Kamis, 05 Desember 2013

Ketakutan pemerintah di balik kenaikan harga gas 12 kg

PT. Pertamina sudah menaikkan harga gas elpiji 12 kg terhitung mulai 1 Desember 2013. Ada dampak turunan dari kenaikan harga gas 12 kg yakni membuat masyarakat beralih ke gas elpiji 3 kg yang disubsidi pemerintah. Jika itu terjadi maka beban subsidi untuk gas akan terus naik.
Wakil Menteri Keuangan, Bambang Brodjonegoro mengaku tidak akan menambah alokasi anggaran subsidi untuk gas elpiji. Karena khawatir konsumsi gas yang disubsidi membludak, Bambang meminta untuk menutup dulu gas LPG 3 kg agar tidak ada masyarakat yang beralih dari gas 12 kg ke 3 kg.
"Kenaikan saya akan cek nanti mungkin ditutup dulu 3 kg agar tidak ada substitusi. Nanti saya cek lagi ke Pertamina. Tapi yang pasti saya tidak akan menambah subsidi," ucap Bambang di Jakarta, Kamis (5/12).

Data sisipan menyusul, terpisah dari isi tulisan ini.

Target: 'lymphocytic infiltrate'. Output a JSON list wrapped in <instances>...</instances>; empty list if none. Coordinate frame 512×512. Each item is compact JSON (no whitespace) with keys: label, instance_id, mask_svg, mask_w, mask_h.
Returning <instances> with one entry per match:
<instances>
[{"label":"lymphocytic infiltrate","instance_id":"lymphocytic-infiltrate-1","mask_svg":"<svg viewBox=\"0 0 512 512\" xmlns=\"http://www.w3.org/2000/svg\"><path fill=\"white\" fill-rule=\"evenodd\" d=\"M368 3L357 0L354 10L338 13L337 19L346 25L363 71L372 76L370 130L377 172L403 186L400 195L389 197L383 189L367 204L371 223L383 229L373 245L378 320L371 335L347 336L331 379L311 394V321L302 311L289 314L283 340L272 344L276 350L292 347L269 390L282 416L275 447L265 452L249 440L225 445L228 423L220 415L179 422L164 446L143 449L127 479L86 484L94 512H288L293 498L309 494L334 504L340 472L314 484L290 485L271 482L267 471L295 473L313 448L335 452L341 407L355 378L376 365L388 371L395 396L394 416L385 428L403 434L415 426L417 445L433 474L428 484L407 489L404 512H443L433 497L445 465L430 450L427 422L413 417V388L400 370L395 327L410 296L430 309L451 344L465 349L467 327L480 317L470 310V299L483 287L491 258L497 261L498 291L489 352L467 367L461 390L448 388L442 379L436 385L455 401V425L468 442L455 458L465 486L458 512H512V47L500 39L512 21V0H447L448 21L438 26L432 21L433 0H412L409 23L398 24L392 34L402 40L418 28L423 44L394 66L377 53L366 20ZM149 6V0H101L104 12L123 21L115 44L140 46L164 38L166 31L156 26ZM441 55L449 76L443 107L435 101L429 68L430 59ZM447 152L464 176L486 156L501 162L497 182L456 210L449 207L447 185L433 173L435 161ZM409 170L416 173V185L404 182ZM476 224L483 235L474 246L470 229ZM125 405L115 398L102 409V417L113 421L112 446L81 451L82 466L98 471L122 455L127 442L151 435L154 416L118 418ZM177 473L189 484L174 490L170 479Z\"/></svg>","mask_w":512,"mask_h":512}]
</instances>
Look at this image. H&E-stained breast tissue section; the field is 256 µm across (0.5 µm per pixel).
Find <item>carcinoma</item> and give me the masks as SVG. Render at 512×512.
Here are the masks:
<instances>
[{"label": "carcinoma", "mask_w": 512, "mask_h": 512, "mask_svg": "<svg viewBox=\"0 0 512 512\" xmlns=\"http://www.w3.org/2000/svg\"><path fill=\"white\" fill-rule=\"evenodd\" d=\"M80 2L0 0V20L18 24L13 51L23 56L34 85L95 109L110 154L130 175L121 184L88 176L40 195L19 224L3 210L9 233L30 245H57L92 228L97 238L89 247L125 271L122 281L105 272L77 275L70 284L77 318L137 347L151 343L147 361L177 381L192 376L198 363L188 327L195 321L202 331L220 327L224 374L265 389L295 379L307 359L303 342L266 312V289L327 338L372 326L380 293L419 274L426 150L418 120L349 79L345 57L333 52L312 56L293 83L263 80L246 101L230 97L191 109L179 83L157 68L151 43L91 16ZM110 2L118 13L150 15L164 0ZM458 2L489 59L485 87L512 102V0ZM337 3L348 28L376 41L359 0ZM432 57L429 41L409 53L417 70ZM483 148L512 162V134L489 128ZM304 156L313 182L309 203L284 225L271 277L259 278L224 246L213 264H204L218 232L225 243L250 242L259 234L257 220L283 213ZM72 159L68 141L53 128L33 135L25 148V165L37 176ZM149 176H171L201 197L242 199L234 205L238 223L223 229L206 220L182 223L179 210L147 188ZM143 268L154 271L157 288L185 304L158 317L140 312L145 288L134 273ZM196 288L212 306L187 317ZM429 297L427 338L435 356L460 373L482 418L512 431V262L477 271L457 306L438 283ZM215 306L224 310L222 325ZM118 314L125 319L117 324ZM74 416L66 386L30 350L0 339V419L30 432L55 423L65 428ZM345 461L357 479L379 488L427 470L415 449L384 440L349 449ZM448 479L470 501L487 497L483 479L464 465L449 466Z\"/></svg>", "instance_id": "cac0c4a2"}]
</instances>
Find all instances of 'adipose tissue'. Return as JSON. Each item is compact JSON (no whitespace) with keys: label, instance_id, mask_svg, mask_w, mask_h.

Harga gas elpiji 12 kg naik Rp 4.000 per tabung. Besaran kenaikan tidak seperti rencana awal. Pertamina mengalihkan beban distribusi dan biaya pengisian pada filling station gas elpiji 12 kg kepada konsumen. Besaran kenaikan harga ditetapkan berdasarkan jarak distribusi elpiji dari pusat pengisian. Kenaikan harga berkisar antara Rp 300 sampai Rp 600 per kilo gram.
"Mulai 1 Desember itu dialihkan untuk distribusi dari Pertamina ke konsumen. dan juga biaya pengisian (billing station) itu dialihkan ke konsumen, untuk di Jawa. Luar Jawa sudah naik sebelumnya," ujar Direktur Pemasaran dan Niaga Pertamina Hanung Budya di Jakarta, Rabu (4/12).
Alasan Pertamina menaikkan harga gas elpiji tetap sama. Beban kerugian yang harus ditanggung Pertamina dari penjualan gas elpiji sangat besar, sehingga harga gas perlu dinaikkan. Tapi ternyata, kenaikan harga gas elpiji 12 kg juga tidak serta merta menghapus kerugian yang harus ditanggung Pertamina.
Sebab, kenaikan tersebut tidak mengubah harga jual elpiji menuju zona keekonomisan. "Sebetulnya kalau untuk mengurangi kerugian, ya naik Rp 5.000 per Kg," katanya.
Hanung mengatakan, jika ingin sesuai harga keekonomisan, seharusnya elpiji 12 kg naik sebesar Rp 10.000 per kg. "Expected, tahun ini masih rugi sekitar Rp 6 triliun untuk LPG 12 Kg," ucapnya.
Selain itu, Hanung merinci, Pertamina hanya mendapat keuntungan sekitar Rp 30 miliar. Ini karena nilai kenaikan yang ditetapkan hanya sebesar Rp 300 per Kg.